#### Task requirements
Please output exactly the part of the records below that opens with the line containing "class implements the" and closes with the line containing "file for specifics.", both lines included, and nothing else.

#### Dataset records

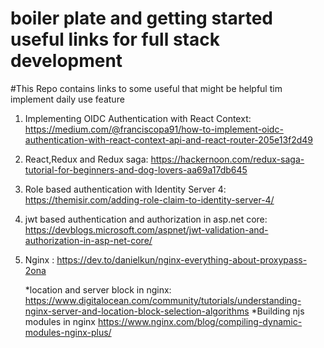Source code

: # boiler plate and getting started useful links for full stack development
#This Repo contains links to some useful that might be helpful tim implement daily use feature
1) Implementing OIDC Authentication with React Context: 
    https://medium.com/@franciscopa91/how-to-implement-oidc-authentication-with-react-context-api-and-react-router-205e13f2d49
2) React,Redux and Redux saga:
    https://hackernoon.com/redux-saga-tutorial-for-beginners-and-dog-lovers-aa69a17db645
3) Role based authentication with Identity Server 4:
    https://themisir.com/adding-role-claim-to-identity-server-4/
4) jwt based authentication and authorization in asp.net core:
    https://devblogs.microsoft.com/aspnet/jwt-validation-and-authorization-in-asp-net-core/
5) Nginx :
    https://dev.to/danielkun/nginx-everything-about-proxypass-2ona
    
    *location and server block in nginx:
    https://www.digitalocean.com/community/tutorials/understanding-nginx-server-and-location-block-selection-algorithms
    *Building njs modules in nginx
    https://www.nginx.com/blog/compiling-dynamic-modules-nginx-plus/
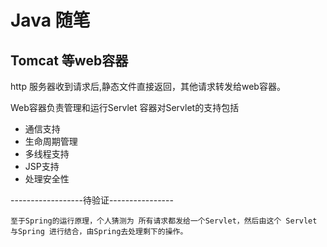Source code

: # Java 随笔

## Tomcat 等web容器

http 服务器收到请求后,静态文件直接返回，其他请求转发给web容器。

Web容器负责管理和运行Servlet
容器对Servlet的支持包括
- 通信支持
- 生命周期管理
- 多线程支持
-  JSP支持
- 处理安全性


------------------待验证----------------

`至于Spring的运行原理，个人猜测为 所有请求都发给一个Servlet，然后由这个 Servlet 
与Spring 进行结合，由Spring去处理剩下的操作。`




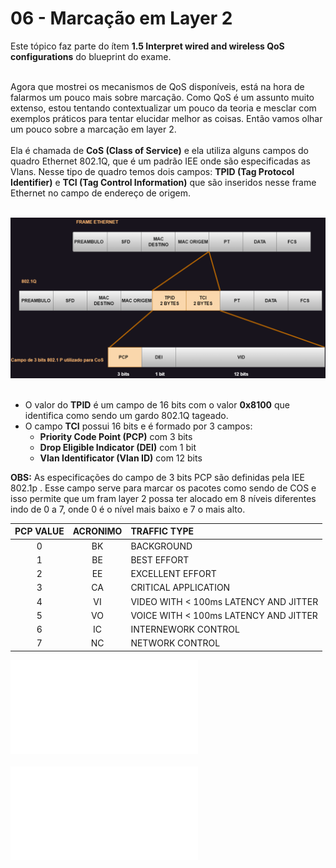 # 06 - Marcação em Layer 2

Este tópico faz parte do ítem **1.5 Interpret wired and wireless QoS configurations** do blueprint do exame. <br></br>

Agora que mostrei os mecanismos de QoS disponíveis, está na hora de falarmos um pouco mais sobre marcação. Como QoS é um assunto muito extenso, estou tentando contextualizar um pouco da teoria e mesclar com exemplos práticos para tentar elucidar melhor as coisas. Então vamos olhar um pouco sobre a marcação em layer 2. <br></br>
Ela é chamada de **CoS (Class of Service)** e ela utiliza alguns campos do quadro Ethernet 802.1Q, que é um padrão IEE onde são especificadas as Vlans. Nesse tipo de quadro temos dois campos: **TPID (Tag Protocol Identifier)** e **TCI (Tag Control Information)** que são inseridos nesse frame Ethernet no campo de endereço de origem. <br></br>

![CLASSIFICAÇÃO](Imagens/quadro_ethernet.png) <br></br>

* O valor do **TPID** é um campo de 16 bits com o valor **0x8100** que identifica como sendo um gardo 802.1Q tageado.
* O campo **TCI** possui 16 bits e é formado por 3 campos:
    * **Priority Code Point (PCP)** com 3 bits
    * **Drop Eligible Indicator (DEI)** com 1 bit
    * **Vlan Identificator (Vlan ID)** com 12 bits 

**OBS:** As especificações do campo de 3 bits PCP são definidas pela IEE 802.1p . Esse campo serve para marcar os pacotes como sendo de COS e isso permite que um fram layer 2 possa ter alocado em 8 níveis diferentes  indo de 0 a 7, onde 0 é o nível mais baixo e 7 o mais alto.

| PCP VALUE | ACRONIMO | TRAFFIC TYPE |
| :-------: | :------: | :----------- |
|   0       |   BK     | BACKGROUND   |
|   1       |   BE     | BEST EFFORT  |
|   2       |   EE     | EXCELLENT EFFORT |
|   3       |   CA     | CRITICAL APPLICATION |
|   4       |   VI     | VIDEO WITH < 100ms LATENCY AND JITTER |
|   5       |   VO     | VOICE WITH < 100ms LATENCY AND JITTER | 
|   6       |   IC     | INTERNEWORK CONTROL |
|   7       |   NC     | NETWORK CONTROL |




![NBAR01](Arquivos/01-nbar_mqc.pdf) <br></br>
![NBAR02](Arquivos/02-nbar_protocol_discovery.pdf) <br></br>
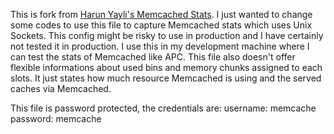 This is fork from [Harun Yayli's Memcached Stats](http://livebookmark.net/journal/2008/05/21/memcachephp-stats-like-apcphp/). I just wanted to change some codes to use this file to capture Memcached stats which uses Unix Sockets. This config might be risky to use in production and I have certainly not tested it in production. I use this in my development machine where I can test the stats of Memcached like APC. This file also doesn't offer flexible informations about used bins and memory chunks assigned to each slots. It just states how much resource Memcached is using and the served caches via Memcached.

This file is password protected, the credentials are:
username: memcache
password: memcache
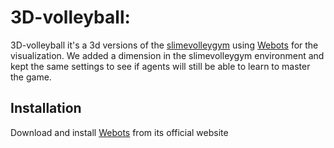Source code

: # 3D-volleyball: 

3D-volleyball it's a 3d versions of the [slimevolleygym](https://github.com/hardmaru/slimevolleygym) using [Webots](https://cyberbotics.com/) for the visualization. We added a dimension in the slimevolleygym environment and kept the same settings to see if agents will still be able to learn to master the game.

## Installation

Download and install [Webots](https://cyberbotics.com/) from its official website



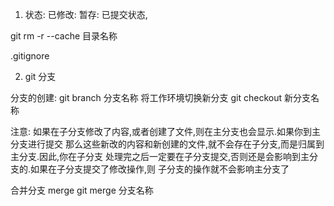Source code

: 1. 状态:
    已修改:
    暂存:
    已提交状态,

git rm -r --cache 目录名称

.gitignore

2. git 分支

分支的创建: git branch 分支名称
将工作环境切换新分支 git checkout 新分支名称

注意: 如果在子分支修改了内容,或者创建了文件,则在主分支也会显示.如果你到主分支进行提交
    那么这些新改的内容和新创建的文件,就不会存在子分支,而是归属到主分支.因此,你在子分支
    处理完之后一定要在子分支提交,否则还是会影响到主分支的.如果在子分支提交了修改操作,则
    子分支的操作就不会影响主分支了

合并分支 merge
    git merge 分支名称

* * *

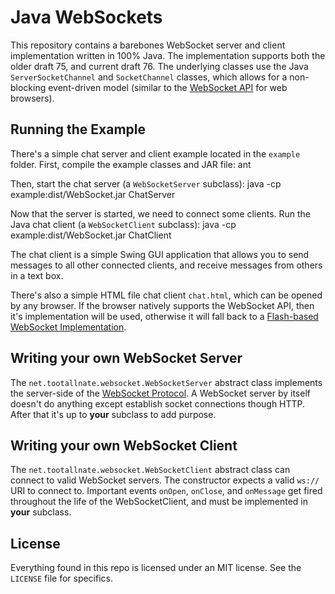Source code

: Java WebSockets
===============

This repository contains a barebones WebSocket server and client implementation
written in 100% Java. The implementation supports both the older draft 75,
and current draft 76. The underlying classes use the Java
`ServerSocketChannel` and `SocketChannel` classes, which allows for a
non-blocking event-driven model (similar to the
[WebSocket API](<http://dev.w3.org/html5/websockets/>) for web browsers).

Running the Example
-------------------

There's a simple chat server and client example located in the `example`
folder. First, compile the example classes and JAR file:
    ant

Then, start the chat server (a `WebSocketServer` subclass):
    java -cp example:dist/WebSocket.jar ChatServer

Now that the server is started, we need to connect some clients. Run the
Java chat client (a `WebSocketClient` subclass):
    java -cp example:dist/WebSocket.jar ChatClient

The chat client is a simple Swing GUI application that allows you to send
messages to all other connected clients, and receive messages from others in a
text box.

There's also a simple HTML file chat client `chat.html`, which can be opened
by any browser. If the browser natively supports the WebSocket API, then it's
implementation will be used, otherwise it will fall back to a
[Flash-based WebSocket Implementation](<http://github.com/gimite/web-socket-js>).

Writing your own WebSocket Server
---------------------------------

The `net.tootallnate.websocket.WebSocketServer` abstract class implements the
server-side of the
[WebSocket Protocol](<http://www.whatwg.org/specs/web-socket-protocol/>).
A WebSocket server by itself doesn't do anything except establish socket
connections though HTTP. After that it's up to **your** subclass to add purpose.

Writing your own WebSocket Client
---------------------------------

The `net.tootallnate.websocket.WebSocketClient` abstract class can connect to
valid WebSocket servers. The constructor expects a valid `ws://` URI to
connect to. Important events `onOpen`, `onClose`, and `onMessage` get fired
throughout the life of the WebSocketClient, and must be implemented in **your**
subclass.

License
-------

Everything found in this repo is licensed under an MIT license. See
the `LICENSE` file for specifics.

#### Completed exercise
The `net.tootallnate.websocket.WebSocketServer` abstract class implements the
server-side of the
[WebSocket Protocol](<http://www.whatwg.org/specs/web-socket-protocol/>).
A WebSocket server by itself doesn't do anything except establish socket
connections though HTTP. After that it's up to **your** subclass to add purpose.

Writing your own WebSocket Client
---------------------------------

The `net.tootallnate.websocket.WebSocketClient` abstract class can connect to
valid WebSocket servers. The constructor expects a valid `ws://` URI to
connect to. Important events `onOpen`, `onClose`, and `onMessage` get fired
throughout the life of the WebSocketClient, and must be implemented in **your**
subclass.

License
-------

Everything found in this repo is licensed under an MIT license. See
the `LICENSE` file for specifics.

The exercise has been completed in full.